INSTRUCTION 1:
Convert the entries into a Markdown table with the columns "Row" and "Line", starting at the line that reads "Record Count" and ending at the last entry. Leave out blank lines.

START DOCUMENT TEXT

Please don’t fight it – the risk of EM policy mistakes

Emerging Markets are once again back in the headlines in the global financial media – from Turkey to Argentina market volatility has spiked from the beginning of the year.

The renewed Emerging Markets volatility has caused some commentators to claim that the crisis back. It migtht be, but also I think it is very important to differentiate between currency movements on its own and the underlying reasons for these movements and in this post I will argue that currency movements in itself is not necessarily a problem. In fact floating exchange rate regimes mean that the currency will move in response to shocks, which ideally should reduce macroeconomic volatility.

Imagine this would have been 1997

I think it is illustrative to think about what is going on in Emerging Markets right now by imagining that the dominant monetary and exchange rate regime had been pegged exchange rates as it was back in 1997 when the Asian crisis hit.

Lets take the case of Turkey and lets assume Turkey is operating a pegged exchange rate regime – for example against the US dollar. And lets at the same time note that Turkey presently has a current account deficit of around 7% of GDP. This current account deficit is nearly fully funded by portfolio inflows from abroad – for example foreign investors buying Turkish bonds and equities.

END DOCUMENT TEXT
START SUPPLIED MATERIAL

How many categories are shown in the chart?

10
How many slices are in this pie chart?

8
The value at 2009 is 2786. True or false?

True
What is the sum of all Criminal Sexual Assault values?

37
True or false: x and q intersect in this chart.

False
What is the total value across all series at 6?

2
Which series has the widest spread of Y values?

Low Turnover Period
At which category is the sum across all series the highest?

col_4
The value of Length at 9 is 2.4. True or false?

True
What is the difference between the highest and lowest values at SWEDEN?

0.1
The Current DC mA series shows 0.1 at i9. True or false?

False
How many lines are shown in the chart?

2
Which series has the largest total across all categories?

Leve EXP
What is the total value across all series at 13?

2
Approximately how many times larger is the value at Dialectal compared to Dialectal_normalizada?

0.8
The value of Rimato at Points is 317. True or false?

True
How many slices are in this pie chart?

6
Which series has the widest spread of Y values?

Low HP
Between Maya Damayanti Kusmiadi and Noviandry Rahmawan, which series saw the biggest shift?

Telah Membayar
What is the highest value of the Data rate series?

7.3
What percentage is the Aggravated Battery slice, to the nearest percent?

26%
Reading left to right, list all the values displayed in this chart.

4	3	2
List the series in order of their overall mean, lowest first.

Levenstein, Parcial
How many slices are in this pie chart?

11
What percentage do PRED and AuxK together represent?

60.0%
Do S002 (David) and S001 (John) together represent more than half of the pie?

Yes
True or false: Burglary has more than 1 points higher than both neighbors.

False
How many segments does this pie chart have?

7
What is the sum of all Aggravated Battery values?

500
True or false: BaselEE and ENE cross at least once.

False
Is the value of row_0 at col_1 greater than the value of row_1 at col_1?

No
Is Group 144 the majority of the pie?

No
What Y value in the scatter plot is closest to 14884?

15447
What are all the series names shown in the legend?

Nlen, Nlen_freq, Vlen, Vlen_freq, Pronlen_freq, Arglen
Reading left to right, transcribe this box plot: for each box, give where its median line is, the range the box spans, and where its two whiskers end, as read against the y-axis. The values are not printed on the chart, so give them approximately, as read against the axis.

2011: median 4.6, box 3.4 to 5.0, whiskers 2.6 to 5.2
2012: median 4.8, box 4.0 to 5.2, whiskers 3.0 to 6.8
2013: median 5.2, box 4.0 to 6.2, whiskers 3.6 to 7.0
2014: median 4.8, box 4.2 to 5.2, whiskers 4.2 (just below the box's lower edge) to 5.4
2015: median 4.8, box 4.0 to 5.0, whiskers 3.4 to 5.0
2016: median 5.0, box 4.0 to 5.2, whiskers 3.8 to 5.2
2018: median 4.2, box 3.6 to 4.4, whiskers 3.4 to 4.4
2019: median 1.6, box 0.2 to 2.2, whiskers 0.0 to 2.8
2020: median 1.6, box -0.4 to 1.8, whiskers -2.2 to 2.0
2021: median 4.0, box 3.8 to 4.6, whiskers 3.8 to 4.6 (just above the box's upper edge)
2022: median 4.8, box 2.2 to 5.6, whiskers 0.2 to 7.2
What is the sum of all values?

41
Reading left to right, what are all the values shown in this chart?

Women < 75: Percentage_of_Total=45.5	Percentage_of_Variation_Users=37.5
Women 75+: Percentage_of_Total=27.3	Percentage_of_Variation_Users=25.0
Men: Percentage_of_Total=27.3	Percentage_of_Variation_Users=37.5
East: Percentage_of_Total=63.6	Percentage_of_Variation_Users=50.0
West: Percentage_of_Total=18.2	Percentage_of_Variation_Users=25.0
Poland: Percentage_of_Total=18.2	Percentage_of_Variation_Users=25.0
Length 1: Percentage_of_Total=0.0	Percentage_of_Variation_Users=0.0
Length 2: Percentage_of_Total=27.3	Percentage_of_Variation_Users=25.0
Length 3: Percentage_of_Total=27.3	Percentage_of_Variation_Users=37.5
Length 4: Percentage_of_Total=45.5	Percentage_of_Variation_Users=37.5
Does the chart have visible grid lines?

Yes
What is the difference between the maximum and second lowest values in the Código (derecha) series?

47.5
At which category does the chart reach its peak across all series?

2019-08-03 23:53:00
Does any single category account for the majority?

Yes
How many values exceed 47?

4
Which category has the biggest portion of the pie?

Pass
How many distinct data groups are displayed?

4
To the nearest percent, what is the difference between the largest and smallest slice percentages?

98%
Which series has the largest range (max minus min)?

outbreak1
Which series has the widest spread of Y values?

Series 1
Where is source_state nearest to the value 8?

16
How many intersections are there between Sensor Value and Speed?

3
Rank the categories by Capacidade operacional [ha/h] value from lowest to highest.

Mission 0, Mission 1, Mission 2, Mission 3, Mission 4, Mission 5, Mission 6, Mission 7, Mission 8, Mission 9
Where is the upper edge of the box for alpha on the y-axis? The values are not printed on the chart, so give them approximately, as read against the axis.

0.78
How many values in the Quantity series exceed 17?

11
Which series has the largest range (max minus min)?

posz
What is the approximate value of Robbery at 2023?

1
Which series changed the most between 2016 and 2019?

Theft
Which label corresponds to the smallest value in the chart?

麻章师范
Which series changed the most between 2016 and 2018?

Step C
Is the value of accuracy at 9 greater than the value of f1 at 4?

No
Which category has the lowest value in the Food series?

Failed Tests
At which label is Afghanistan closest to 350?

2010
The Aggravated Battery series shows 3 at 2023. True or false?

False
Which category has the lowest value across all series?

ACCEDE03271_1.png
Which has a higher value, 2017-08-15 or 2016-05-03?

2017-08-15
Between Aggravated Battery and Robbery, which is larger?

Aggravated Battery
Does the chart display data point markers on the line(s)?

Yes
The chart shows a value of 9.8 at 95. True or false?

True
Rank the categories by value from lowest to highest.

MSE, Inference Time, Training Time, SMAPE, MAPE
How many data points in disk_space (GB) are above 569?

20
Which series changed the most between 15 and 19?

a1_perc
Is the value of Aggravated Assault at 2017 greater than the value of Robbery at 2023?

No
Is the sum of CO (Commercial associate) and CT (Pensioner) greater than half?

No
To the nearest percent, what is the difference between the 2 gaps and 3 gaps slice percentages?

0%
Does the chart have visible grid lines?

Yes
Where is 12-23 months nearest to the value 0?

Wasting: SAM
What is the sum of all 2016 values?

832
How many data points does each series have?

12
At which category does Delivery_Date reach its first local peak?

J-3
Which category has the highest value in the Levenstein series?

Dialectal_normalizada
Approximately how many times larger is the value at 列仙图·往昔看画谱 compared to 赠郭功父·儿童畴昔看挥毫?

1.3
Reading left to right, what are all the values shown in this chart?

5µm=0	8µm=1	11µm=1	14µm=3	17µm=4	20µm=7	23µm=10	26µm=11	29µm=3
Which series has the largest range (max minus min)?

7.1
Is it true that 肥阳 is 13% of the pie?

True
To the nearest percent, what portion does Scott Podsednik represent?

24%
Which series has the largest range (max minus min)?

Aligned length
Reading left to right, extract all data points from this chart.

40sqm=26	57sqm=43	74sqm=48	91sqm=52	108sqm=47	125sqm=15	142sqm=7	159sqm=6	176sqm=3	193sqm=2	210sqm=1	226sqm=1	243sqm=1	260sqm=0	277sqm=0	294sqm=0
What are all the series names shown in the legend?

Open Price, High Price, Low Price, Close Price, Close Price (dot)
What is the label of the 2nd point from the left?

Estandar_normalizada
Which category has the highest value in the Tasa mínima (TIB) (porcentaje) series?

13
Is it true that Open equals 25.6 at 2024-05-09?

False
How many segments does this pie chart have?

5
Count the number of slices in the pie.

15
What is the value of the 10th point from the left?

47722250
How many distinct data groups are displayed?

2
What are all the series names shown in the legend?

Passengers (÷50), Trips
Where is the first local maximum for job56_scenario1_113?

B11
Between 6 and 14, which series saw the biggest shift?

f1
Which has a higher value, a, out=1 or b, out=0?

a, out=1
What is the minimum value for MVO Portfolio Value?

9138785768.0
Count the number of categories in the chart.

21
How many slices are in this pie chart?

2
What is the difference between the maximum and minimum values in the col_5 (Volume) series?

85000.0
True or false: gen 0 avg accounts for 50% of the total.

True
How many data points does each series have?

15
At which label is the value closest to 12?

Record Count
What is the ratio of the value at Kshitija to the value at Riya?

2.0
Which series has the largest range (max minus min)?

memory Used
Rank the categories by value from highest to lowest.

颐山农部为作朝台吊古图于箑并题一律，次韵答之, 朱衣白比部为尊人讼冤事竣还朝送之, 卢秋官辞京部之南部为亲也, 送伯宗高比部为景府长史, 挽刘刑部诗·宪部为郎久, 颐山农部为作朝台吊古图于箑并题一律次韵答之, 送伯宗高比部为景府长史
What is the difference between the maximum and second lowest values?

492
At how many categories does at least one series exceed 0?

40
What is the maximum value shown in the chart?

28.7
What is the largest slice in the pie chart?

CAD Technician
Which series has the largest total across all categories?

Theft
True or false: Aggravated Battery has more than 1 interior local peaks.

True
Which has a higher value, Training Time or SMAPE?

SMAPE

END SUPPLIED MATERIAL

INSTRUCTION 2:
In the piece on emerging markets, how large is Turkey's current account deficit?

EXPECTED ANSWER 1:
| Row | Line |
|---|---|
| 1 | Record Count |
| 2 | What is the ratio of the value at Kshitija to the value at Riya? |
| 3 | 2.0 |
| 4 | Which series has the largest range (max minus min)? |
| 5 | memory Used |
| 6 | Rank the categories by value from highest to lowest. |
| 7 | 颐山农部为作朝台吊古图于箑并题一律，次韵答之, 朱衣白比部为尊人讼冤事竣还朝送之, 卢秋官辞京部之南部为亲也, 送伯宗高比部为景府长史, 挽刘刑部诗·宪部为郎久, 颐山农部为作朝台吊古图于箑并题一律次韵答之, 送伯宗高比部为景府长史 |
| 8 | What is the difference between the maximum and second lowest values? |
| 9 | 492 |
| 10 | At how many categories does at least one series exceed 0? |
| 11 | 40 |
| 12 | What is the maximum value shown in the chart? |
| 13 | 28.7 |
| 14 | What is the largest slice in the pie chart? |
| 15 | CAD Technician |
| 16 | Which series has the largest total across all categories? |
| 17 | Theft |
| 18 | True or false: Aggravated Battery has more than 1 interior local peaks. |
| 19 | True |
| 20 | Which has a higher value, Training Time or SMAPE? |
| 21 | SMAPE |

EXPECTED ANSWER 2:
About 7% of GDP.